Peirce also said that it was important to pay close attention to when financial advisors receive inheritances from clients (there is a regulation under consideration at the SEC banning the practice). She noted that seniors are particularly vulnerable and that it was natural to be suspicious when a financial professional was set to receive an inheritance from a client who has died. 

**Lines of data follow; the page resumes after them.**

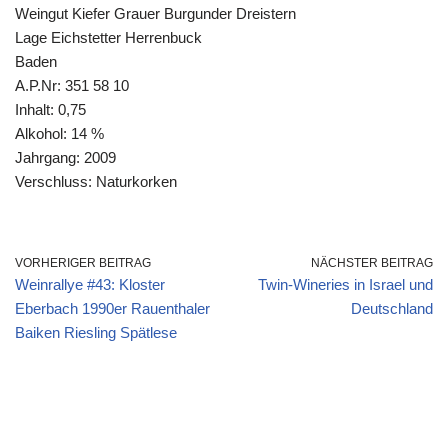
Weingut Kiefer Grauer Burgunder Dreistern
Lage Eichstetter Herrenbuck
Baden
A.P.Nr: 351 58 10
Inhalt: 0,75
Alkohol: 14 %
Jahrgang: 2009
Verschluss: Naturkorken
VORHERIGER BEITRAG
NÄCHSTER BEITRAG
Weinrallye #43: Kloster
Twin-Wineries in Israel und
Eberbach 1990er Rauenthaler
Deutschland
Baiken Riesling Spätlese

Sen. Chris Van Hollen (D-Md.) also questioned Peirce about SEC Chairman Jay Clayton’s testimony in which he cited comment letters from “mom-and-pop” investors in support of an initiative that critics said could limit the power of shareholders through proxy voting. It was later discovered that some letters had been fabricated by an advocacy group in support of the initiative. Van Hollen asked if the commission had received genuine letters of support from mom-and-pop investors in support of the proposal, and Peirce said the commission would get back to him.

“I would appreciate that because I think the reason the Chairman had to settle on what turned out to be manufactured comments was because there weren’t any authentic ones,” Van Hollen said.

During the hearing, senators also heard testimony from Kyle Hauptman to become a member of the National Credit Union Administration Board. According to Committee Chair Sen. Michael Crapo (R-Idaho), senators had until Thursday to submit additional questions with the witnesses asked to respond by next Monday. As of yet, a vote on the two nominees by the Banking Committee has not been scheduled. The President appoints the SEC's five commissioners with the "advice and consent" of the Senate, according to the SEC.